__Task item__: Write the records out exactly as they read, but not the pictures.

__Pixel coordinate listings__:
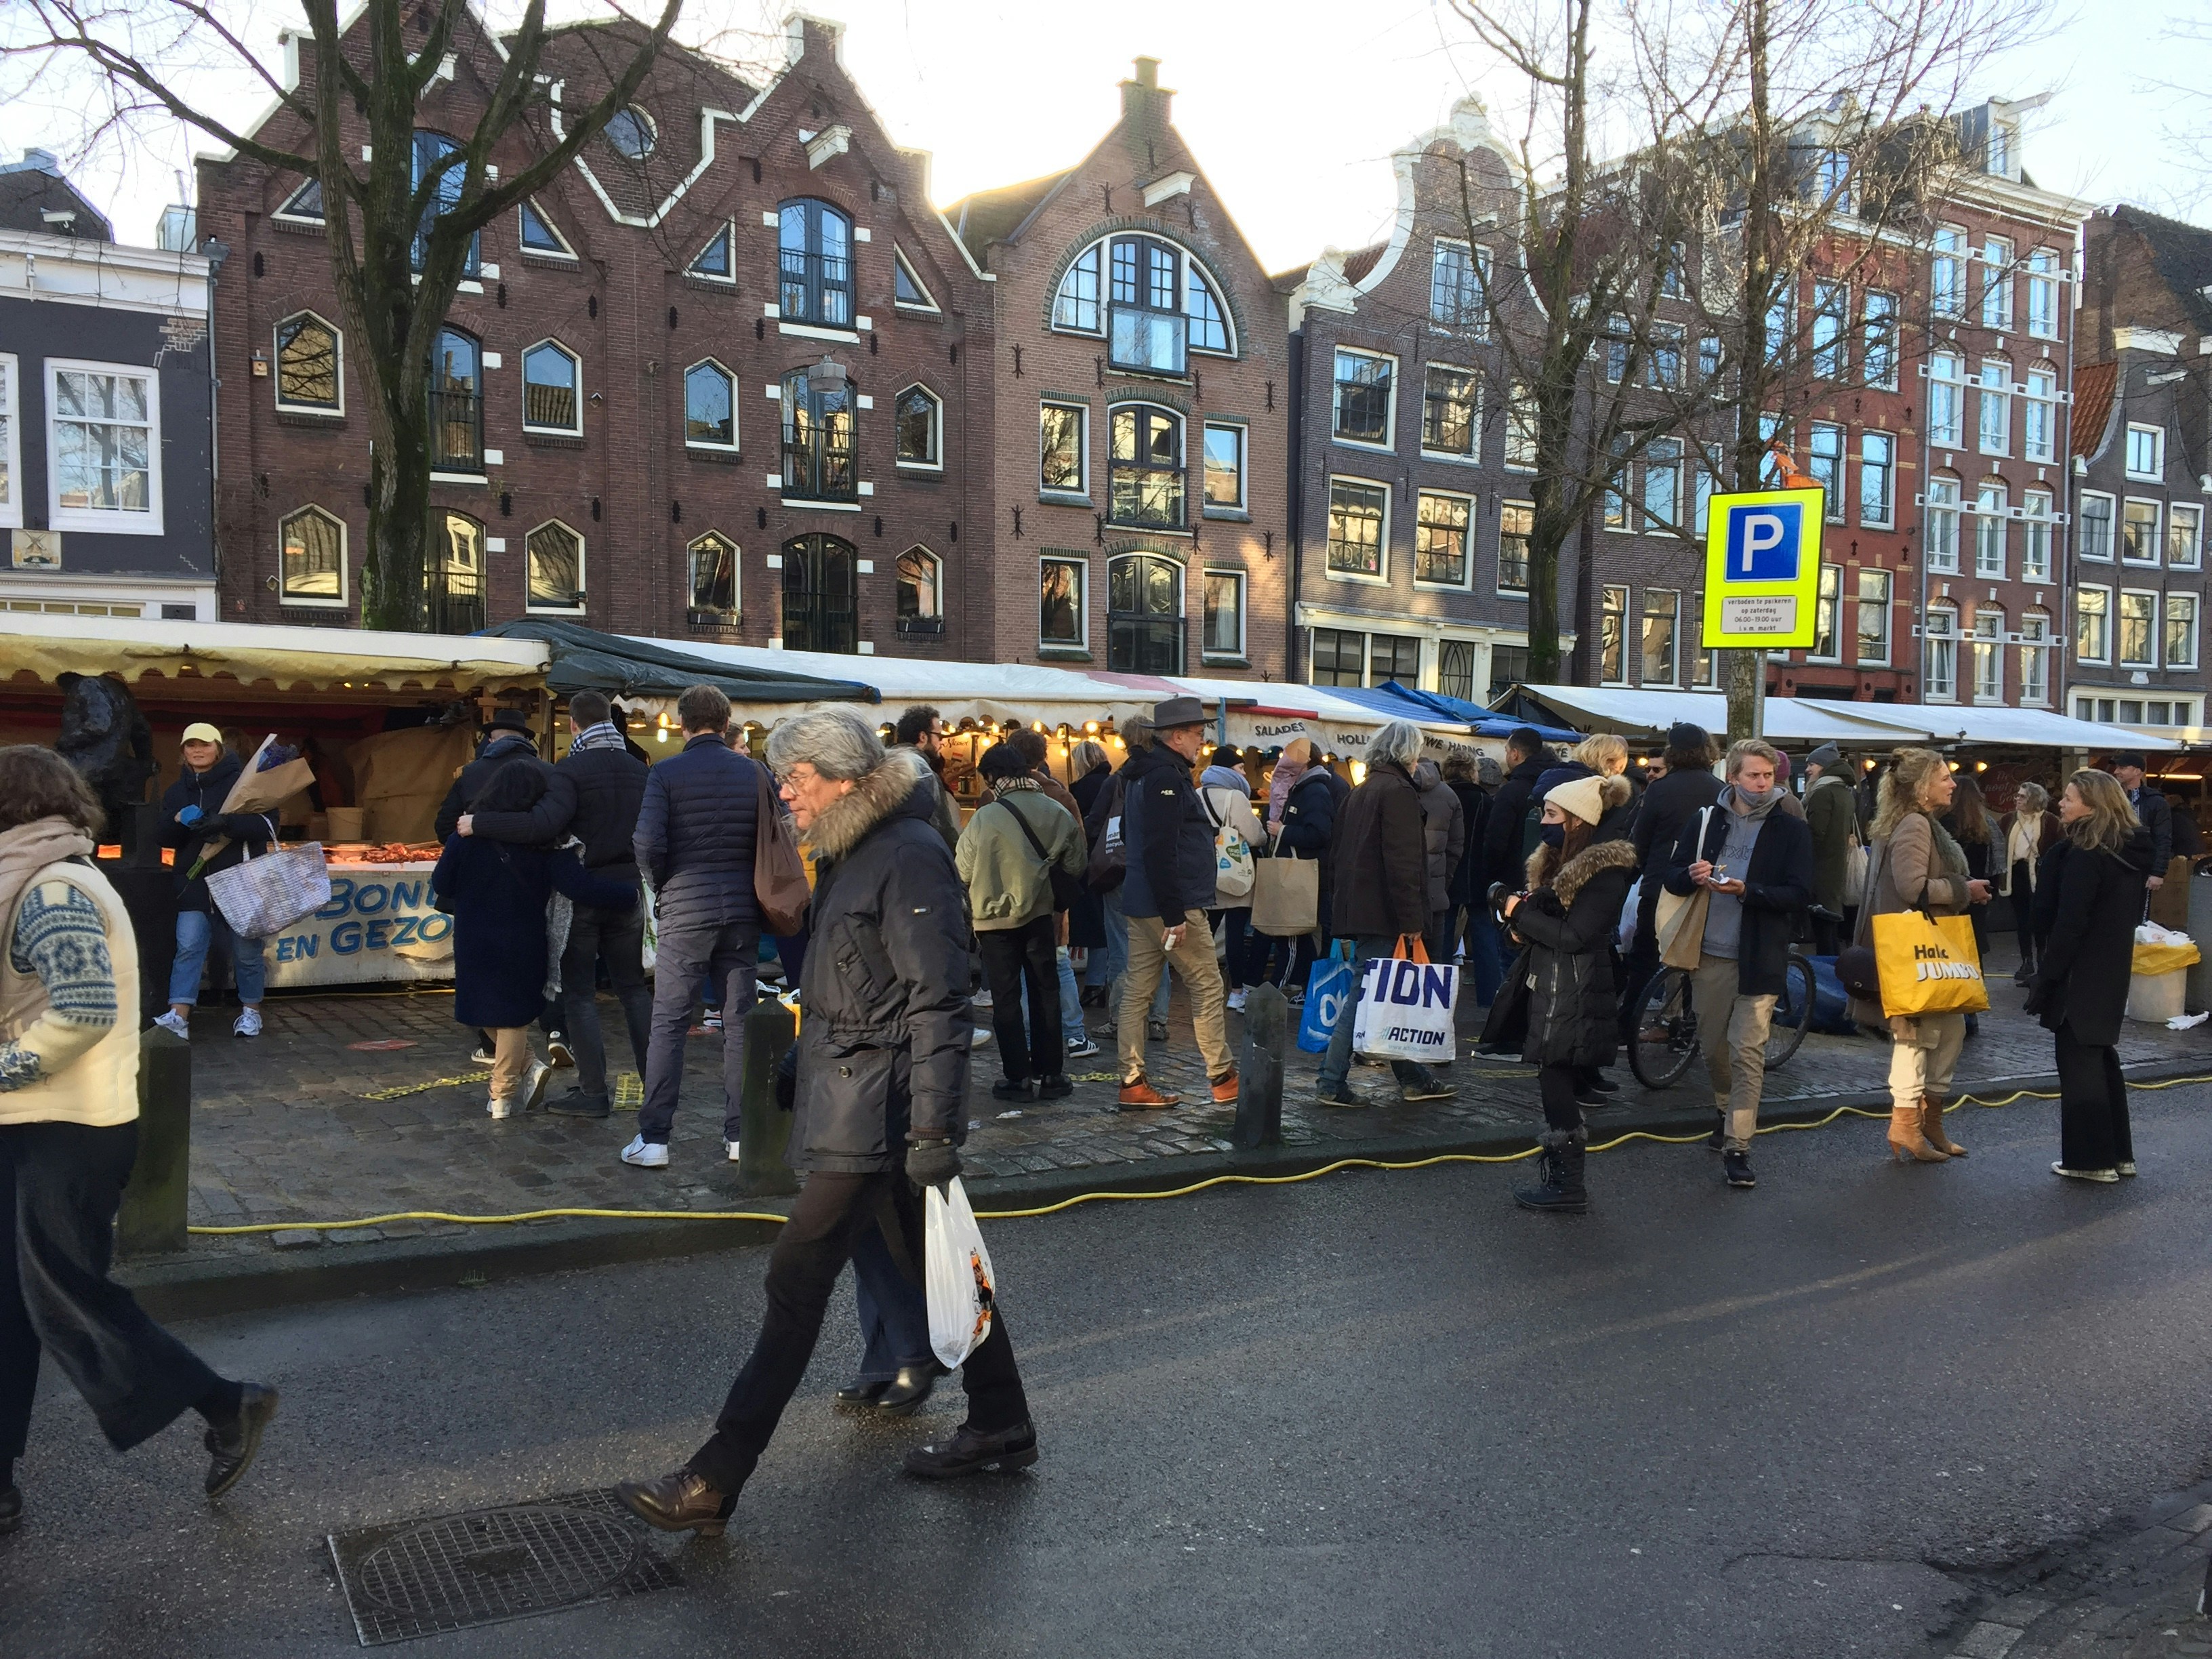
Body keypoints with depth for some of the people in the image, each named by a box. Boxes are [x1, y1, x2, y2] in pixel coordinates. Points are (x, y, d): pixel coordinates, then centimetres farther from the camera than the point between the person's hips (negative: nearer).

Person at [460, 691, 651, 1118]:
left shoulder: (572, 770, -14)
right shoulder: (637, 768, 5)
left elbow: (542, 825, -27)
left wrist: (478, 823, -21)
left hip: (582, 894, -5)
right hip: (628, 891, 5)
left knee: (579, 992, 3)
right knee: (633, 988, 14)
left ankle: (594, 1091, 1)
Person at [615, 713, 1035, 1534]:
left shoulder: (910, 857, -16)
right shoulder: (852, 852, 14)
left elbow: (937, 1003, -20)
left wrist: (934, 1129, -23)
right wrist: (802, 1071, 24)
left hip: (869, 1118, -10)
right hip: (853, 1103, 10)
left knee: (797, 1280, -5)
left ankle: (715, 1481, 2)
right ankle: (1001, 1429, 30)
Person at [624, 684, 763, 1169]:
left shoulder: (665, 774, -6)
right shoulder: (753, 771, 3)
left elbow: (648, 844, -14)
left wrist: (663, 885, 4)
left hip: (685, 910, -3)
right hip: (741, 910, 3)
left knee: (668, 1024, 3)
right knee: (739, 1022, 9)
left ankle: (654, 1138, 3)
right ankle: (739, 1134, 13)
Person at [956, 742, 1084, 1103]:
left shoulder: (985, 818, -17)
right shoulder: (1058, 813, -5)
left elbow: (963, 873, -11)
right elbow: (1074, 866, 1)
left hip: (995, 917, -3)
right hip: (1040, 913, 3)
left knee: (1006, 998, 6)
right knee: (1045, 992, 13)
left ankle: (1018, 1078, 8)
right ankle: (1050, 1074, 16)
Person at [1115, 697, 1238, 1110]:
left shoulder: (1142, 775, 16)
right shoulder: (1166, 777, -16)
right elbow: (1160, 851, -24)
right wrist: (1175, 914, -24)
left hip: (1141, 905, 10)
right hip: (1172, 905, -10)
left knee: (1137, 992, 7)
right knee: (1208, 988, 1)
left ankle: (1132, 1084, 10)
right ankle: (1223, 1078, 10)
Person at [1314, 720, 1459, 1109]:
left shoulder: (1360, 793, 18)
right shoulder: (1398, 792, -12)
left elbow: (1343, 854, 22)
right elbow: (1403, 862, -18)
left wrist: (1340, 908, 24)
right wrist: (1411, 918, -18)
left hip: (1356, 911, 10)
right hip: (1382, 915, -10)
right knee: (1364, 996, -6)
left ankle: (1413, 1079, 21)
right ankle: (1333, 1084, -4)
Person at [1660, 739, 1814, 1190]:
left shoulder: (1791, 831, 0)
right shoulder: (1705, 822, 8)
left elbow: (1799, 895, -8)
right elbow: (1672, 876, 10)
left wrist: (1747, 891, -22)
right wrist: (1692, 876, -14)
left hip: (1759, 959, -3)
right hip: (1710, 954, 3)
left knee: (1748, 1052, -7)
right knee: (1713, 1046, 14)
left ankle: (1737, 1147, -5)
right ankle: (1726, 1111, 40)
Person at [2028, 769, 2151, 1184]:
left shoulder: (2084, 855, -19)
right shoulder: (2131, 851, 8)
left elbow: (2069, 925, -21)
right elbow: (2131, 913, 16)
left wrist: (2045, 980, -16)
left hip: (2080, 977, -9)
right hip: (2113, 973, 9)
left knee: (2079, 1064, -1)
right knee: (2102, 1057, 18)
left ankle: (2090, 1158, 4)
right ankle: (2118, 1153, 24)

__Task solution__:
Body keypoints with depth for some of the people in the image, each named by a box. Boxes are [x1, y1, x2, y2] in pixel coordinates. Points are (x, y, d): pixel coordinates, then centimetres farther from the camera than the point between the person's hips (negative: nearer).

Person at [460, 691, 651, 1118]:
left shoulder: (572, 770, -14)
right shoulder: (637, 768, 5)
left elbow: (542, 825, -27)
left wrist: (478, 823, -21)
left hip: (582, 894, -5)
right hip: (628, 891, 5)
left knee: (579, 992, 3)
right knee: (633, 988, 14)
left ankle: (594, 1091, 1)
Person at [615, 713, 1035, 1534]:
left shoulder: (910, 857, -16)
right shoulder: (852, 852, 14)
left elbow: (937, 1003, -20)
left wrist: (934, 1129, -23)
right wrist: (802, 1071, 24)
left hip: (869, 1118, -10)
right hip: (853, 1103, 10)
left knee: (797, 1280, -5)
left ankle: (715, 1481, 2)
right ankle: (1001, 1429, 30)
Person at [624, 684, 763, 1169]:
left shoulder: (665, 774, -6)
right shoulder: (753, 771, 3)
left elbow: (648, 844, -14)
left wrist: (663, 885, 4)
left hip: (685, 910, -3)
right hip: (741, 910, 3)
left knee: (668, 1024, 3)
right knee: (739, 1022, 9)
left ankle: (654, 1138, 3)
right ankle: (739, 1134, 13)
Person at [956, 742, 1084, 1103]:
left shoulder: (985, 818, -17)
right shoulder: (1058, 813, -5)
left elbow: (963, 873, -11)
right elbow: (1074, 866, 1)
left hip: (995, 917, -3)
right hip: (1040, 913, 3)
left knee: (1006, 998, 6)
right knee: (1045, 992, 13)
left ankle: (1018, 1078, 8)
right ankle: (1050, 1074, 16)
Person at [1115, 697, 1238, 1110]:
left shoulder: (1142, 775, 16)
right shoulder: (1166, 777, -16)
right elbow: (1160, 851, -24)
right wrist: (1175, 914, -24)
left hip: (1141, 905, 10)
right hip: (1172, 905, -10)
left knee: (1137, 992, 7)
right knee: (1208, 988, 1)
left ankle: (1132, 1084, 10)
right ankle: (1223, 1078, 10)
Person at [1314, 720, 1459, 1109]:
left shoulder: (1360, 793, 18)
right shoulder: (1398, 792, -12)
left elbow: (1343, 854, 22)
right elbow: (1403, 862, -18)
left wrist: (1340, 908, 24)
right wrist: (1411, 918, -18)
left hip: (1356, 911, 10)
right hip: (1382, 915, -10)
right knee: (1364, 996, -6)
left ankle: (1413, 1079, 21)
right ankle: (1333, 1084, -4)
Person at [1660, 739, 1814, 1190]:
left shoulder: (1791, 831, 0)
right shoulder: (1705, 822, 8)
left elbow: (1799, 895, -8)
right elbow: (1672, 876, 10)
left wrist: (1747, 891, -22)
right wrist: (1692, 876, -14)
left hip: (1759, 959, -3)
right hip: (1710, 954, 3)
left knee: (1748, 1052, -7)
right knee: (1713, 1046, 14)
left ankle: (1737, 1147, -5)
right ankle: (1726, 1111, 40)
Person at [2028, 769, 2151, 1184]:
left shoulder: (2084, 855, -19)
right shoulder: (2131, 851, 8)
left elbow: (2069, 925, -21)
right elbow: (2131, 913, 16)
left wrist: (2045, 980, -16)
left hip: (2080, 977, -9)
right hip: (2113, 973, 9)
left knee: (2079, 1064, -1)
right knee: (2102, 1057, 18)
left ankle: (2090, 1158, 4)
right ankle: (2118, 1153, 24)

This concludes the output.